Segment Start: DATA SHOWN
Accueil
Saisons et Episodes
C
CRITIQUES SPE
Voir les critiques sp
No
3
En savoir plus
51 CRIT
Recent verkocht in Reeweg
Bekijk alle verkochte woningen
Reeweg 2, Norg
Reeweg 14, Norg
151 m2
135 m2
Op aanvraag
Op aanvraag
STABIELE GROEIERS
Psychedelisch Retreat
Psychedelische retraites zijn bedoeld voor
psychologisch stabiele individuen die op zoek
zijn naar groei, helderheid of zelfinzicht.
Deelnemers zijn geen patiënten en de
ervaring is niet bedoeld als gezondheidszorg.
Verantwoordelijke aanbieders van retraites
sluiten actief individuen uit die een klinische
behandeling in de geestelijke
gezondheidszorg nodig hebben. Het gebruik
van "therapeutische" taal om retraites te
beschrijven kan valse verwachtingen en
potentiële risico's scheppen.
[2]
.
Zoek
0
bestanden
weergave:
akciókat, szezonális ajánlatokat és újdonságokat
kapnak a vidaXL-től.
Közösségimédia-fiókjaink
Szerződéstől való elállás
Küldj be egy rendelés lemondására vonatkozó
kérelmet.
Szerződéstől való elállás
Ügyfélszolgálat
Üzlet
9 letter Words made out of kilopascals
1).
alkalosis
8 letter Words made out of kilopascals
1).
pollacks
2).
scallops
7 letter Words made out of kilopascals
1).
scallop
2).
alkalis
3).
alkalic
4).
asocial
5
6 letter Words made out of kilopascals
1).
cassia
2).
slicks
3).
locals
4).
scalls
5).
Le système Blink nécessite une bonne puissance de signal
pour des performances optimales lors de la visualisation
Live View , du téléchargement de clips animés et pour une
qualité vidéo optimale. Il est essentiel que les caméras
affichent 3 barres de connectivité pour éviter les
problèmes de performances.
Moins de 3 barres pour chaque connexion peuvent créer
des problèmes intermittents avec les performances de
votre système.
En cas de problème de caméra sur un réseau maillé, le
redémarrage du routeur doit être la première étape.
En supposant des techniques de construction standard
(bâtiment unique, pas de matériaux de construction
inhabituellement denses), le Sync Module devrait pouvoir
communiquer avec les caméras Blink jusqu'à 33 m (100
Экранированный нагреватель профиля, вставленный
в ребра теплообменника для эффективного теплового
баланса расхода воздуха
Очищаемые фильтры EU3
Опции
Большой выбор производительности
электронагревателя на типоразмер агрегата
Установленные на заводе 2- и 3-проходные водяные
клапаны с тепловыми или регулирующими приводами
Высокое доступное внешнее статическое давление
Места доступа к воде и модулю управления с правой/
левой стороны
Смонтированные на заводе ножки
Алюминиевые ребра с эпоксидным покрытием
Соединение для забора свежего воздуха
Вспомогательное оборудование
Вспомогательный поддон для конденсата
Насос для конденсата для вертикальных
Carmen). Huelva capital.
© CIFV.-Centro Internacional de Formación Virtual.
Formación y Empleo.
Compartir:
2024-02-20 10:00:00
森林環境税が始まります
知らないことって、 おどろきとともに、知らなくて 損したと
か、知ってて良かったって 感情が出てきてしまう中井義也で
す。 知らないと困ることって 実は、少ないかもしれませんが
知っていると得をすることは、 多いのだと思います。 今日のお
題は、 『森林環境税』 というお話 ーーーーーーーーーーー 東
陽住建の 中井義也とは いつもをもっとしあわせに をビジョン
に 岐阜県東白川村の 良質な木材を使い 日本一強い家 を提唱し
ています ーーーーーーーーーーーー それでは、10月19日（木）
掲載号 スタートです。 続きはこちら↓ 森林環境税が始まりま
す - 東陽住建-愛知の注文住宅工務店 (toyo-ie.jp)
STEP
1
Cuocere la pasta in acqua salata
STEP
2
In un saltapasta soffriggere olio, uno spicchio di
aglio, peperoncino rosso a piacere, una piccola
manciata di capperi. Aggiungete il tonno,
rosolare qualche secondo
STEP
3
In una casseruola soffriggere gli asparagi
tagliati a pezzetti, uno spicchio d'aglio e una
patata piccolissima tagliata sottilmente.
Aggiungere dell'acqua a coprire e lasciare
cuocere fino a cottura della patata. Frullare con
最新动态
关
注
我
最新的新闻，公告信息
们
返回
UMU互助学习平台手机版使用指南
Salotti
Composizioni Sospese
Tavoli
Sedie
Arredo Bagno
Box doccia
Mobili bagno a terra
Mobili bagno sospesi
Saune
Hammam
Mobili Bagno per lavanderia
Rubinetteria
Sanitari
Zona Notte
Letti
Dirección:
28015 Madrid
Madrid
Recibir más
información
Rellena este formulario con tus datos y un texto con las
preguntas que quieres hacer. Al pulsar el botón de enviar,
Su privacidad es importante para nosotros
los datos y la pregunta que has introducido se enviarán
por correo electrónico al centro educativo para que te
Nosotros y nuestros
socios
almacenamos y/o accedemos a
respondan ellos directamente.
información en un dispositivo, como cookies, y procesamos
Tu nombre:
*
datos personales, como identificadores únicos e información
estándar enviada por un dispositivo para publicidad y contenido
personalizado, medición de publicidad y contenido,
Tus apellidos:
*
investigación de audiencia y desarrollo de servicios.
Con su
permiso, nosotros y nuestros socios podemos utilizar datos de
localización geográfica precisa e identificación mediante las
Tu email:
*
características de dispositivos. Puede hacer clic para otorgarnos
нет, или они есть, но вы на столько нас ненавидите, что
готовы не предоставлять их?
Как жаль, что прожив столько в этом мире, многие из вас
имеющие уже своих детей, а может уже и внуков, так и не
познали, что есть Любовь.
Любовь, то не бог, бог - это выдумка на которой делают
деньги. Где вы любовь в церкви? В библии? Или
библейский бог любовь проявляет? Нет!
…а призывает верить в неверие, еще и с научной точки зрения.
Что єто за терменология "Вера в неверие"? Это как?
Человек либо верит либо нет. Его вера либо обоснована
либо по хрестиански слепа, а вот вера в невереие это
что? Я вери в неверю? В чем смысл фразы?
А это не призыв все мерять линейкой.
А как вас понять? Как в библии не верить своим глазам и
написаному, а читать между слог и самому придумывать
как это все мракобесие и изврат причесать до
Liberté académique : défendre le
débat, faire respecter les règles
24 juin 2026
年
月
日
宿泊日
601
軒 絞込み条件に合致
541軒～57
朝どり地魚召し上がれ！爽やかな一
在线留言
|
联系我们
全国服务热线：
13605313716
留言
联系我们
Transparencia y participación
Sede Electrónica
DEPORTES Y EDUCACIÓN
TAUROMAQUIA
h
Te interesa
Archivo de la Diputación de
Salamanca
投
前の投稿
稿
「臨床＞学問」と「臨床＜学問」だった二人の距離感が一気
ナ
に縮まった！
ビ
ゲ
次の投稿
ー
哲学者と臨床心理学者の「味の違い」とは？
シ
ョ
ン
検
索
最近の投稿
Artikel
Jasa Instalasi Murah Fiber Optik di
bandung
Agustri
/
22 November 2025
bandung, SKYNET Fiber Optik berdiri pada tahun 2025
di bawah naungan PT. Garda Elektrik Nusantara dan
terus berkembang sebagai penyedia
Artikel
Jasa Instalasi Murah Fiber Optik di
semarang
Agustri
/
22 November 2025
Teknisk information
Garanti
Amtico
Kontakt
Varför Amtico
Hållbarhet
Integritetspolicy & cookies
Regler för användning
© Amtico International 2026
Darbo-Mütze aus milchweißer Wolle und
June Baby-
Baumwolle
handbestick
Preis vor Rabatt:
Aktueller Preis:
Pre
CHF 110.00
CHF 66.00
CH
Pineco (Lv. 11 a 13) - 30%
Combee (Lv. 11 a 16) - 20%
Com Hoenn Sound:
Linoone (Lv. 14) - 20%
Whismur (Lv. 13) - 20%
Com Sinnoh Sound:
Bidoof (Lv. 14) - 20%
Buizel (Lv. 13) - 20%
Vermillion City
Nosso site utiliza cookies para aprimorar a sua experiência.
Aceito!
Segment End: DATA SHOWN
**WORK INSTRUCTIONS**. Return the whole listing exactly.

**ANSWER TO THIS PROBLEM**.
Accueil
Saisons et Episodes
C
CRITIQUES SPE
Voir les critiques sp
No
3
En savoir plus
51 CRIT
Recent verkocht in Reeweg
Bekijk alle verkochte woningen
Reeweg 2, Norg
Reeweg 14, Norg
151 m2
135 m2
Op aanvraag
Op aanvraag
STABIELE GROEIERS
Psychedelisch Retreat
Psychedelische retraites zijn bedoeld voor
psychologisch stabiele individuen die op zoek
zijn naar groei, helderheid of zelfinzicht.
Deelnemers zijn geen patiënten en de
ervaring is niet bedoeld als gezondheidszorg.
Verantwoordelijke aanbieders van retraites
sluiten actief individuen uit die een klinische
behandeling in de geestelijke
gezondheidszorg nodig hebben. Het gebruik
van "therapeutische" taal om retraites te
beschrijven kan valse verwachtingen en
potentiële risico's scheppen.
[2]
.
Zoek
0
bestanden
weergave:
akciókat, szezonális ajánlatokat és újdonságokat
kapnak a vidaXL-től.
Közösségimédia-fiókjaink
Szerződéstől való elállás
Küldj be egy rendelés lemondására vonatkozó
kérelmet.
Szerződéstől való elállás
Ügyfélszolgálat
Üzlet
9 letter Words made out of kilopascals
1).
alkalosis
8 letter Words made out of kilopascals
1).
pollacks
2).
scallops
7 letter Words made out of kilopascals
1).
scallop
2).
alkalis
3).
alkalic
4).
asocial
5
6 letter Words made out of kilopascals
1).
cassia
2).
slicks
3).
locals
4).
scalls
5).
Le système Blink nécessite une bonne puissance de signal
pour des performances optimales lors de la visualisation
Live View , du téléchargement de clips animés et pour une
qualité vidéo optimale. Il est essentiel que les caméras
affichent 3 barres de connectivité pour éviter les
problèmes de performances.
Moins de 3 barres pour chaque connexion peuvent créer
des problèmes intermittents avec les performances de
votre système.
En cas de problème de caméra sur un réseau maillé, le
redémarrage du routeur doit être la première étape.
En supposant des techniques de construction standard
(bâtiment unique, pas de matériaux de construction
inhabituellement denses), le Sync Module devrait pouvoir
communiquer avec les caméras Blink jusqu'à 33 m (100
Экранированный нагреватель профиля, вставленный
в ребра теплообменника для эффективного теплового
баланса расхода воздуха
Очищаемые фильтры EU3
Опции
Большой выбор производительности
электронагревателя на типоразмер агрегата
Установленные на заводе 2- и 3-проходные водяные
клапаны с тепловыми или регулирующими приводами
Высокое доступное внешнее статическое давление
Места доступа к воде и модулю управления с правой/
левой стороны
Смонтированные на заводе ножки
Алюминиевые ребра с эпоксидным покрытием
Соединение для забора свежего воздуха
Вспомогательное оборудование
Вспомогательный поддон для конденсата
Насос для конденсата для вертикальных
Carmen). Huelva capital.
© CIFV.-Centro Internacional de Formación Virtual.
Formación y Empleo.
Compartir:
2024-02-20 10:00:00
森林環境税が始まります
知らないことって、 おどろきとともに、知らなくて 損したと
か、知ってて良かったって 感情が出てきてしまう中井義也で
す。 知らないと困ることって 実は、少ないかもしれませんが
知っていると得をすることは、 多いのだと思います。 今日のお
題は、 『森林環境税』 というお話 ーーーーーーーーーーー 東
陽住建の 中井義也とは いつもをもっとしあわせに をビジョン
に 岐阜県東白川村の 良質な木材を使い 日本一強い家 を提唱し
ています ーーーーーーーーーーーー それでは、10月19日（木）
掲載号 スタートです。 続きはこちら↓ 森林環境税が始まりま
す - 東陽住建-愛知の注文住宅工務店 (toyo-ie.jp)
STEP
1
Cuocere la pasta in acqua salata
STEP
2
In un saltapasta soffriggere olio, uno spicchio di
aglio, peperoncino rosso a piacere, una piccola
manciata di capperi. Aggiungete il tonno,
rosolare qualche secondo
STEP
3
In una casseruola soffriggere gli asparagi
tagliati a pezzetti, uno spicchio d'aglio e una
patata piccolissima tagliata sottilmente.
Aggiungere dell'acqua a coprire e lasciare
cuocere fino a cottura della patata. Frullare con
最新动态
关
注
我
最新的新闻，公告信息
们
返回
UMU互助学习平台手机版使用指南
Salotti
Composizioni Sospese
Tavoli
Sedie
Arredo Bagno
Box doccia
Mobili bagno a terra
Mobili bagno sospesi
Saune
Hammam
Mobili Bagno per lavanderia
Rubinetteria
Sanitari
Zona Notte
Letti
Dirección:
28015 Madrid
Madrid
Recibir más
información
Rellena este formulario con tus datos y un texto con las
preguntas que quieres hacer. Al pulsar el botón de enviar,
Su privacidad es importante para nosotros
los datos y la pregunta que has introducido se enviarán
por correo electrónico al centro educativo para que te
Nosotros y nuestros
socios
almacenamos y/o accedemos a
respondan ellos directamente.
información en un dispositivo, como cookies, y procesamos
Tu nombre:
*
datos personales, como identificadores únicos e información
estándar enviada por un dispositivo para publicidad y contenido
personalizado, medición de publicidad y contenido,
Tus apellidos:
*
investigación de audiencia y desarrollo de servicios.
Con su
permiso, nosotros y nuestros socios podemos utilizar datos de
localización geográfica precisa e identificación mediante las
Tu email:
*
características de dispositivos. Puede hacer clic para otorgarnos
нет, или они есть, но вы на столько нас ненавидите, что
готовы не предоставлять их?
Как жаль, что прожив столько в этом мире, многие из вас
имеющие уже своих детей, а может уже и внуков, так и не
познали, что есть Любовь.
Любовь, то не бог, бог - это выдумка на которой делают
деньги. Где вы любовь в церкви? В библии? Или
библейский бог любовь проявляет? Нет!
…а призывает верить в неверие, еще и с научной точки зрения.
Что єто за терменология "Вера в неверие"? Это как?
Человек либо верит либо нет. Его вера либо обоснована
либо по хрестиански слепа, а вот вера в невереие это
что? Я вери в неверю? В чем смысл фразы?
А это не призыв все мерять линейкой.
А как вас понять? Как в библии не верить своим глазам и
написаному, а читать между слог и самому придумывать
как это все мракобесие и изврат причесать до
Liberté académique : défendre le
débat, faire respecter les règles
24 juin 2026
年
月
日
宿泊日
601
軒 絞込み条件に合致
541軒～57
朝どり地魚召し上がれ！爽やかな一
在线留言
|
联系我们
全国服务热线：
13605313716
留言
联系我们
Transparencia y participación
Sede Electrónica
DEPORTES Y EDUCACIÓN
TAUROMAQUIA
h
Te interesa
Archivo de la Diputación de
Salamanca
投
前の投稿
稿
「臨床＞学問」と「臨床＜学問」だった二人の距離感が一気
ナ
に縮まった！
ビ
ゲ
次の投稿
ー
哲学者と臨床心理学者の「味の違い」とは？
シ
ョ
ン
検
索
最近の投稿
Artikel
Jasa Instalasi Murah Fiber Optik di
bandung
Agustri
/
22 November 2025
bandung, SKYNET Fiber Optik berdiri pada tahun 2025
di bawah naungan PT. Garda Elektrik Nusantara dan
terus berkembang sebagai penyedia
Artikel
Jasa Instalasi Murah Fiber Optik di
semarang
Agustri
/
22 November 2025
Teknisk information
Garanti
Amtico
Kontakt
Varför Amtico
Hållbarhet
Integritetspolicy & cookies
Regler för användning
© Amtico International 2026
Darbo-Mütze aus milchweißer Wolle und
June Baby-
Baumwolle
handbestick
Preis vor Rabatt:
Aktueller Preis:
Pre
CHF 110.00
CHF 66.00
CH
Pineco (Lv. 11 a 13) - 30%
Combee (Lv. 11 a 16) - 20%
Com Hoenn Sound:
Linoone (Lv. 14) - 20%
Whismur (Lv. 13) - 20%
Com Sinnoh Sound:
Bidoof (Lv. 14) - 20%
Buizel (Lv. 13) - 20%
Vermillion City
Nosso site utiliza cookies para aprimorar a sua experiência.
Aceito!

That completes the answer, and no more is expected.